AWS Control Tower continues to push the boundaries of governance and security in multi-account AWS environments. At re:Invent 2024, AWS introduced a suite of powerful features aimed at enhancing compliance, simplifying operations, and securing AWS resources. In this blog, we’ll explore the highlights, focusing on Service Control Policies (SCPs), Resource Control Policies (RCPs), and Declarative Policies, along with new AWS IAM Identity Center integrations and Control Tower-specific enhancements.
Service Control Policies (SCPs)
SCPs have long been a cornerstone of AWS Organizations, allowing administrators to set permission guardrails across accounts. At re:Invent 2024, AWS reiterated the importance of SCPs as part of a comprehensive security strategy. SCPs enable organizations to define the maximum permissions for AWS Identity and Access Management (IAM) users and roles within an organization, ensuring that even if individual IAM policies grant broader permissions, they cannot exceed those defined in the SCPs. This central control mechanism is vital for maintaining compliance and security across AWS environments.
Resource Control Policies (RCPs)
A groundbreaking addition to AWS Control Tower is the introduction of Resource Control Policies (RCPs). RCPs are designed to establish a data perimeter around AWS resources, providing centralized management over resource access. Unlike SCPs, which govern permissions at the IAM level, RCPs focus on resource-level permissions, allowing organizations to enforce rules such as restricting access to Amazon S3 buckets solely to IAM principals within the organization.
. This capability enhances security by preventing unintended external access to sensitive resources.
Key Features of RCPs:
Centralized Management: RCPs can be applied across all accounts in an organization, ensuring consistent enforcement of access controls.
Service Support: Initially available for services like Amazon S3, AWS KMS, and AWS Secrets Manager, RCPs are expected to expand their coverage over time.
Exemptions: Administrators can configure exemptions for specific principals or resources that do not need to adhere to certain controls, providing flexibility in policy application.
Declarative Policies
Another significant enhancement is the introduction of Declarative Policies within AWS Control Tower. These policies allow for preventive controls that are enforced directly at the service level. This means that as new features or APIs are introduced by AWS services, the specified configurations remain enforced without requiring manual updates.
Declarative Policies provide a robust framework for ensuring compliance and operational consistency across diverse environments.
AWS IAM Identity Center Enhancements
Secure Root User Access for Member Accounts
One of the standout features announced is Secure Root User Access for member accounts in AWS Organizations. This enhancement allows organizations to better secure their root user accounts by enabling more granular access controls and reducing the risk of unauthorized access.
Simplified Identity Propagation
AWS IAM Identity Center now supports a single identity context for propagating user identities across AWS services. This change simplifies application development by allowing developers to call any AWS service using a single IAM role session, enhancing both security and usability.
This feature improves user experience by ensuring that user identities are consistently logged across services, facilitating better auditing and compliance.
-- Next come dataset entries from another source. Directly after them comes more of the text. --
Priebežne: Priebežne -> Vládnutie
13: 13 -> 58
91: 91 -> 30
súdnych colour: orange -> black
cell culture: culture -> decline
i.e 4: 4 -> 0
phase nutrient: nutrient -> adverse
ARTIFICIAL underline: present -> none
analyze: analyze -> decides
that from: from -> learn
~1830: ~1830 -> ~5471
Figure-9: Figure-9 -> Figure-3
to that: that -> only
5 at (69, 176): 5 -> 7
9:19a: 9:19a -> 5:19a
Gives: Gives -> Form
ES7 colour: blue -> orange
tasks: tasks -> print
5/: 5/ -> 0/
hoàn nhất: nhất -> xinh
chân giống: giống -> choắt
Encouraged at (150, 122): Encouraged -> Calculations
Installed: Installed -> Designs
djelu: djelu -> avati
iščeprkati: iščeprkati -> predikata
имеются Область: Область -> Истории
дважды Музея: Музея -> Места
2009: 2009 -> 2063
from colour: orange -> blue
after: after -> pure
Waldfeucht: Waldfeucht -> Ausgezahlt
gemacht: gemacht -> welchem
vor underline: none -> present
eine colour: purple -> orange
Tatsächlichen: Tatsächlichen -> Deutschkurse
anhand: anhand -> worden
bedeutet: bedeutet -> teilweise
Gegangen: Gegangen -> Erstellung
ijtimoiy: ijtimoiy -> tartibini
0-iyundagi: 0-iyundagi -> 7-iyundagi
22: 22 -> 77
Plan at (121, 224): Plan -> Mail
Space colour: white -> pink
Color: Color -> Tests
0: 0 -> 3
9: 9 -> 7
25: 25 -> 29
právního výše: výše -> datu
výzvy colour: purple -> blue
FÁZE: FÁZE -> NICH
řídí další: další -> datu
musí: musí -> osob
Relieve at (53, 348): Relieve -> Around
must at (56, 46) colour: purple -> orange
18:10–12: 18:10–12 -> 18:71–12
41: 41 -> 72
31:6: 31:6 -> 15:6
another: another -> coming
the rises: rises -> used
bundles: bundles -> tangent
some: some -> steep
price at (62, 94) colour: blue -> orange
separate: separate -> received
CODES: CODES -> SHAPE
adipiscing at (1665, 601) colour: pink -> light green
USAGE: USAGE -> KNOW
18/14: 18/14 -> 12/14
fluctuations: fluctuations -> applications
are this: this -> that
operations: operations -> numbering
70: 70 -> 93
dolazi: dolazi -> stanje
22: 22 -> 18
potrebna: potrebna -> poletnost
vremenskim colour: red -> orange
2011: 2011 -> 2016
Permission Set Search Functionality
Another notable improvement is the introduction of permission set search, which enables administrators to filter permission sets based on their names. This functionality streamlines the management of access across multiple accounts, making it easier to locate and assign appropriate permissions quickly.
Integration within AWS Control Tower
These new policy frameworks—SCPs, RCPs, and Declarative Policies—are intricately linked within AWS Control Tower's governance model. By leveraging these tools together, organizations can achieve a layered security posture that addresses both user permissions and resource access comprehensively.
Additional Features in Control Tower
AWS Control Tower has also introduced several specific features aimed at improving operational efficiency and compliance:
Backup Plans: New prescriptive backup plans allow users to define data backup workflows directly within their landing zones. These plans include predefined rules for retention periods and backup frequency, ensuring consistent data protection across all governed accounts.
Hook Management for Proactive Controls: Enhanced hook management capabilities enable organizations to implement proactive controls that automatically respond to changes in account configurations, helping maintain compliance without manual intervention.
Drift Detection: Control Tower now supports drift detection for both SCPs and RCPs. If any policies are modified outside of Control Tower's governance framework, administrators will be notified and provided with remediation steps.
Organizational Units (OUs): Each Organizational Unit can now contain up to 1,000 AWS accounts, allowing for greater scalability in managing complex organizational structures.
In conclusion, the updates announced at re:Invent 2024 position AWS Control Tower as a powerful tool for organizations looking to enhance their cloud governance framework. By integrating SCPs, RCPs, and Declarative Policies with advanced features like backup plans and proactive controls, AWS is enabling businesses to operate securely and efficiently in an increasingly complex cloud environment.